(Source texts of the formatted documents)
%%

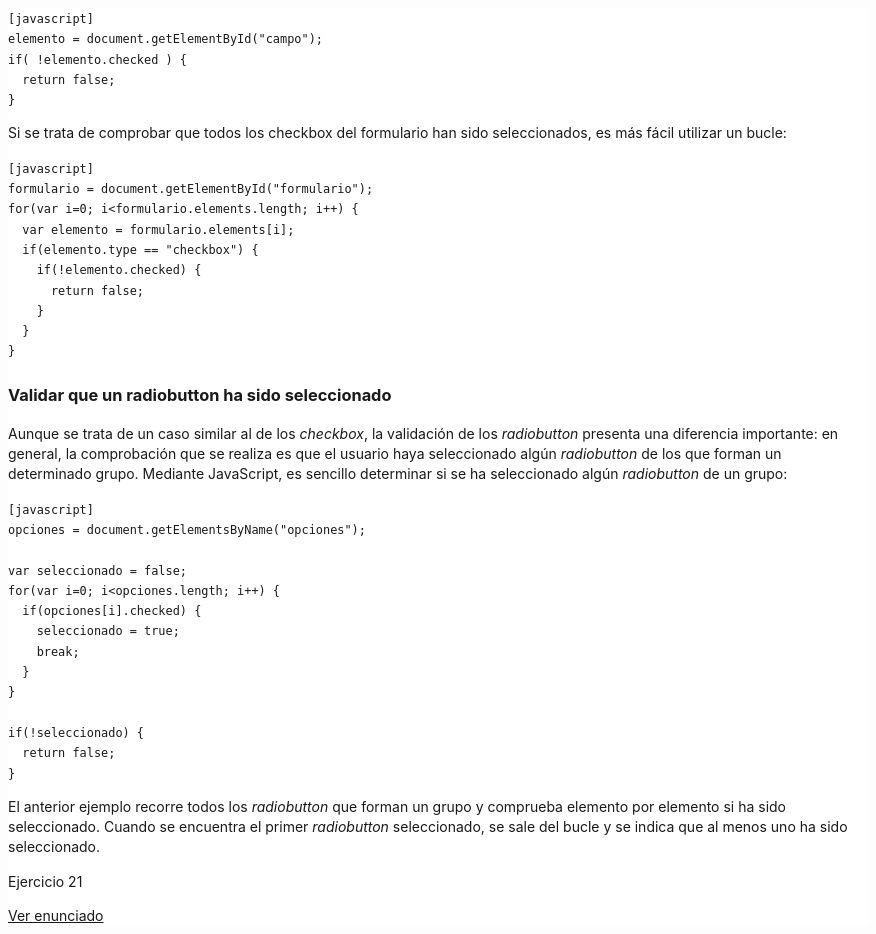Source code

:     [javascript]
    elemento = document.getElementById("campo");
    if( !elemento.checked ) {
      return false;
    }

Si se trata de comprobar que todos los checkbox del formulario han sido seleccionados, es más fácil utilizar un bucle:

    [javascript]
    formulario = document.getElementById("formulario");
    for(var i=0; i<formulario.elements.length; i++) {
      var elemento = formulario.elements[i];
      if(elemento.type == "checkbox") {
        if(!elemento.checked) {
          return false;
        }
      }
    }

### Validar que un radiobutton ha sido seleccionado

Aunque se trata de un caso similar al de los *checkbox*, la validación de los *radiobutton* presenta una diferencia importante: en general, la comprobación que se realiza es que el usuario haya seleccionado algún *radiobutton* de los que forman un determinado grupo. Mediante JavaScript, es sencillo determinar si se ha seleccionado algún *radiobutton* de un grupo:

    [javascript]
    opciones = document.getElementsByName("opciones");
    
    var seleccionado = false;
    for(var i=0; i<opciones.length; i++) {
      if(opciones[i].checked) {
        seleccionado = true;
        break;
      }
    }
    
    if(!seleccionado) {
      return false;
    }

El anterior ejemplo recorre todos los *radiobutton* que forman un grupo y comprueba elemento por elemento si ha sido seleccionado. Cuando se encuentra el primer *radiobutton* seleccionado, se sale del bucle y se indica que al menos uno ha sido seleccionado.

<div class="exercise">
  <p class="title">Ejercicio 21</p>
</div>

[Ver enunciado](#ej21)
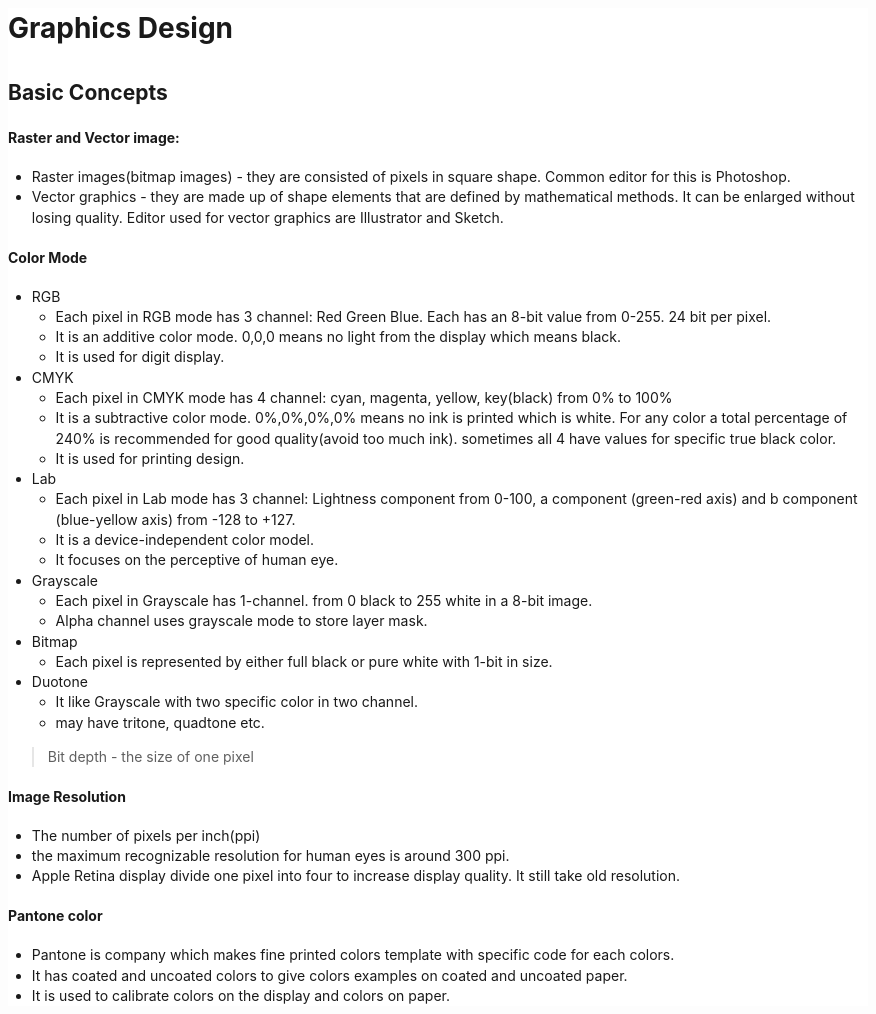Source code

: # Graphics Design

## Basic Concepts

#### Raster and Vector image:

- Raster images(bitmap images) - they are consisted of pixels in square shape. Common editor for this is Photoshop.
- Vector graphics - they are made up of shape elements that are defined by mathematical methods. It can be enlarged without losing quality. Editor used for vector graphics are Illustrator and Sketch.

#### Color Mode

- RGB
  - Each pixel in RGB mode has 3 channel: Red Green Blue. Each has an 8-bit value from 0-255. 24 bit per pixel.
  - It is an additive color mode. 0,0,0 means no light from the display which means black.
  - It is used for digit display.
- CMYK
  - Each pixel in CMYK mode has 4 channel: cyan, magenta, yellow, key(black) from 0% to 100%
  - It is a subtractive color mode. 0%,0%,0%,0% means no ink is printed which is white. For any color a total percentage of 240% is recommended for good quality(avoid too much ink). sometimes all 4 have values for specific true black color.
  - It is used for printing design.
- Lab
  - Each pixel in Lab mode has 3 channel: Lightness component from 0-100, a component (green-red axis) and b component (blue-yellow axis) from -128 to +127.
  - It is a device-independent color model.
  - It focuses on the perceptive of human eye.
- Grayscale
  - Each pixel in Grayscale has 1-channel. from 0 black to 255 white in a 8-bit image.
  - Alpha channel uses grayscale mode to store layer mask.
- Bitmap
  - Each pixel is represented by either full black or pure white with 1-bit in size.
- Duotone
  - It like Grayscale with two specific color in two channel.
  - may have tritone, quadtone etc.

> Bit depth - the size of one pixel

#### Image Resolution

- The number of pixels per inch(ppi)
- the maximum recognizable resolution for human eyes is around 300 ppi.
- Apple Retina display divide one pixel into four to increase display quality. It still take old resolution.

#### Pantone color

- Pantone is company which makes fine printed colors template with specific code for each colors.
- It has coated and uncoated colors to give colors examples on coated and uncoated paper.
- It is used to calibrate colors on the display and colors on paper.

%%

• **What you will do**: Reproduce the records verbatim, beginning at the line that contains "Aunque se trata" and stopping after the line that contains "#### Raster and". Omit the pictures from your copy.

• **Solved exercise**:
Aunque se trata de un caso similar al de los *checkbox*, la validación de los *radiobutton* presenta una diferencia importante: en general, la comprobación que se realiza es que el usuario haya seleccionado algún *radiobutton* de los que forman un determinado grupo. Mediante JavaScript, es sencillo determinar si se ha seleccionado algún *radiobutton* de un grupo:

    [javascript]
    opciones = document.getElementsByName("opciones");
    
    var seleccionado = false;
    for(var i=0; i<opciones.length; i++) {
      if(opciones[i].checked) {
        seleccionado = true;
        break;
      }
    }
    
    if(!seleccionado) {
      return false;
    }

El anterior ejemplo recorre todos los *radiobutton* que forman un grupo y comprueba elemento por elemento si ha sido seleccionado. Cuando se encuentra el primer *radiobutton* seleccionado, se sale del bucle y se indica que al menos uno ha sido seleccionado.

<div class="exercise">
  <p class="title">Ejercicio 21</p>
</div>

[Ver enunciado](#ej21)
Source code

: # Graphics Design

## Basic Concepts

#### Raster and Vector image:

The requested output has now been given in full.